*** Opening of Selected extract ***

Run an agent
This guide walks through bringing up an inference-club-agent on a machine that's already running an OpenAI-compatible LLM server (vLLM, LM Studio, Ollama, llama.cpp, etc.).
1. Confirm your local LLM server is reachable
Before plugging anything into inference.club, make sure your local server responds. If you're running LM Studio with its OpenAI-compatible server enabled on port 1234, this should work:
curl http://localhost:1234/v1/models
You should get back a list. If you don't, fix that first — the agent is a thin proxy and can't make a broken upstream work.
Note its base URL — for the rest of this guide we'll assume http://localhost:1234/v1.
2. Get an inference.club API key
Sign in at https://inference.club/login. Go to Dashboard → Settings → Token and create one. Copy it once.
3. Run the agent
The agent ships as a Docker container. With your LLM server running on the host:
docker run -d --name inference-club-agent \
--restart unless-stopped \
--network host \
-e INFERENCE_CLUB_URL=https://api.inference.club \
-e INFERENCE_CLUB_API_KEY=<your-key> \
-e AGENT_NAME=home-rig \
-e AGENT_CALLBACK_URL=http://<this-machine-ip>:8002/v1 \
-e LLM_BASE_URL=http://localhost:1234/v1 \
-e LLM_MODELS=qwen3-8b \
ghcr.io/inference-club/inference-club-agent:latest
A few pieces to get right:
AGENT_NAME— pick something memorable; this is what shows up in the dashboard and inowned_byon/v1/models. Must be unique within your account.AGENT_CALLBACK_URL— what inference.club hits when it proxies a request to you. On a home LAN where inference.club can't reach you, see "Networking" below.LLM_BASE_URL— your local server's OpenAI-compatible base URL.LLM_MODELS— comma-separated list of model names to advertise. Must match what your local server actually serves.
4. Check it registered
Open the dashboard at https://inference.club/providers/my-nodes. You should see your agent with a green online badge within 30 seconds. The model list reflects what you reported.
If it doesn't show up, check the agent's logs:
docker logs -f inference-club-agent
The most common failures: wrong API key (look for 401), unreachable inference.club URL, malformed LLM_MODELS.
5. Make a request through the network
curl https://api.inference.club/v1/chat/completions \
-H "Authorization: Bearer <your-key>" \
-H "Content-Type: application/json" \
-d '{
"model": "qwen3-8b",
"messages": [{"role": "user", "content": "hi"}]
}'
The request goes inference.club → your agent → your local LLM server → back. Latency is what your local server takes plus a small overhead.

*** Close of Selected extract ***

Exercise directions
According to the agent setup guide, how soon after starting should the agent appear in the dashboard with a green online badge?

*** Opening of Provided records ***

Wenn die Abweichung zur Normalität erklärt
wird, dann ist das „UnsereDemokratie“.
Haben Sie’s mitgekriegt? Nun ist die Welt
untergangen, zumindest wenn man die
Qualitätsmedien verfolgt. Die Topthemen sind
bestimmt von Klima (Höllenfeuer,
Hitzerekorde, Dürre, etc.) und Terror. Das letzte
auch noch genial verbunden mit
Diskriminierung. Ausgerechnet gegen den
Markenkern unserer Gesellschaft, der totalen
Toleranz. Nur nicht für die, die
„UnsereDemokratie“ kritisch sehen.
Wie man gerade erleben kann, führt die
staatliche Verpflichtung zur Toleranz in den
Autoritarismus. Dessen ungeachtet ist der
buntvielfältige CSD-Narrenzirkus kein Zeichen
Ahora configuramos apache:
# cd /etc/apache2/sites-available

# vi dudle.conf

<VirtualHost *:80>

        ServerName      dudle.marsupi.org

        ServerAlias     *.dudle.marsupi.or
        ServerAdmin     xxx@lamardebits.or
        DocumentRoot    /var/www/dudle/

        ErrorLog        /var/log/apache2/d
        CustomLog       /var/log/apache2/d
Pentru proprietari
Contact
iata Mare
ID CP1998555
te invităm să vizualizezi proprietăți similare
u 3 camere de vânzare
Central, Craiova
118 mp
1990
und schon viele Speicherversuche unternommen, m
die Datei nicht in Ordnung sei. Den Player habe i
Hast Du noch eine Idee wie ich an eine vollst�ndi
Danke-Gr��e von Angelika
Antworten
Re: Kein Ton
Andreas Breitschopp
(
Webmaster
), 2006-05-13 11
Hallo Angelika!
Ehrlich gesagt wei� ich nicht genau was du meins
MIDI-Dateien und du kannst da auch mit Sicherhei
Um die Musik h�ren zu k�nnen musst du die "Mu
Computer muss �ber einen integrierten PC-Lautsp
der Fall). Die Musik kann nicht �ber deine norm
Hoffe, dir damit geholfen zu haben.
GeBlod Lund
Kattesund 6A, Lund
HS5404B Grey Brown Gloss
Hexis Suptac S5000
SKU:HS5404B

*** Close of Provided records ***
*** Opening of Provided records ***

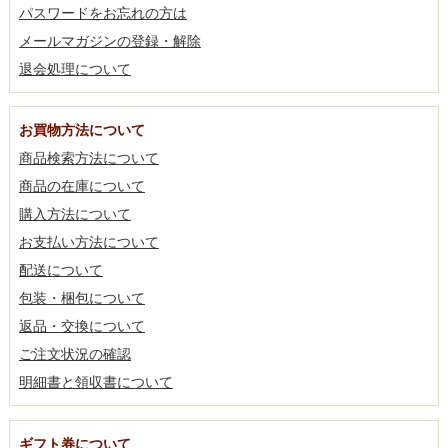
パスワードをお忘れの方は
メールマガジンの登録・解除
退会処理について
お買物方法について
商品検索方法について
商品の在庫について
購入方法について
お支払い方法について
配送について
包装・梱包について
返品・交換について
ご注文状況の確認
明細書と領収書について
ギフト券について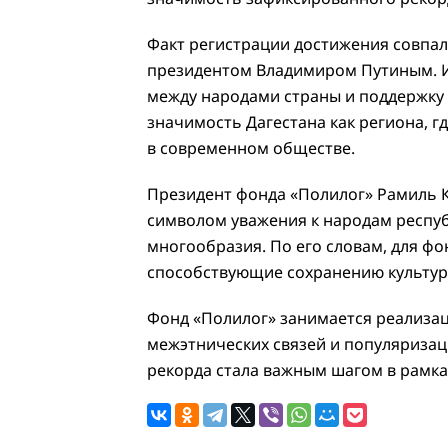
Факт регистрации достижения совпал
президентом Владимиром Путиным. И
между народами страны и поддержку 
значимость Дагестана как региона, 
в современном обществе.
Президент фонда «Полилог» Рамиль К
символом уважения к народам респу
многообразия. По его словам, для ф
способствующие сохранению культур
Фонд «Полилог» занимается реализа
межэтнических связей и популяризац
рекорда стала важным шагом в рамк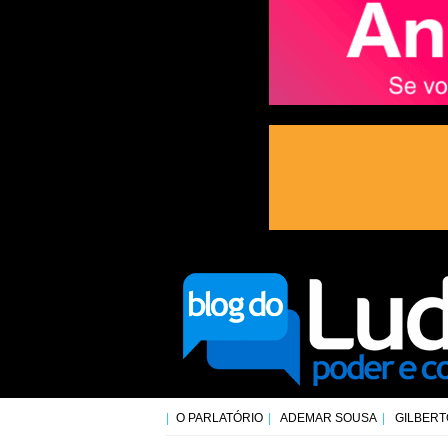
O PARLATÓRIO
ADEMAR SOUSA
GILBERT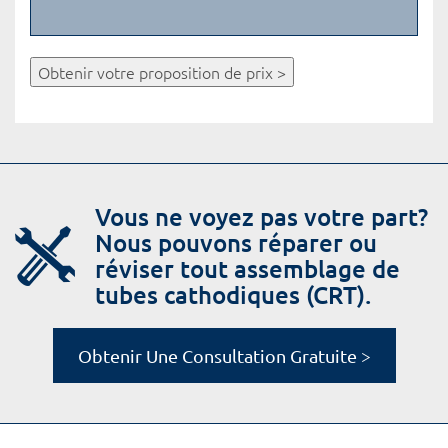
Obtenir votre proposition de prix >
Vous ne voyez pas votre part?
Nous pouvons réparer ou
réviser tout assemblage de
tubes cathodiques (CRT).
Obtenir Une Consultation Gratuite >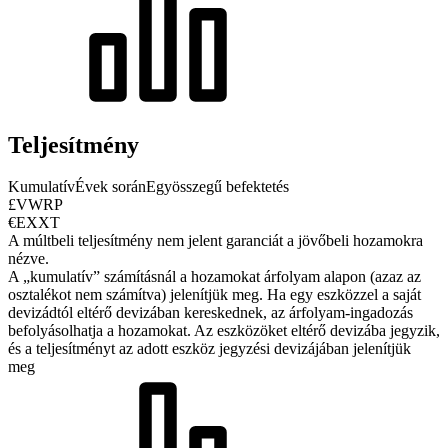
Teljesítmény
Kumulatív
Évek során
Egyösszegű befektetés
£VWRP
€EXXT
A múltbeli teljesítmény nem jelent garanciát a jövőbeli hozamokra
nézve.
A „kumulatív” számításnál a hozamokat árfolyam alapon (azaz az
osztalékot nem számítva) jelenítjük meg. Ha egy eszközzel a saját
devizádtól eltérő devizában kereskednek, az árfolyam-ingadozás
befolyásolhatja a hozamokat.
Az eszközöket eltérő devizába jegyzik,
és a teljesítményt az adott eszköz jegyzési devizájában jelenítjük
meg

*** Close of Provided records ***

Output below
Within 30 seconds.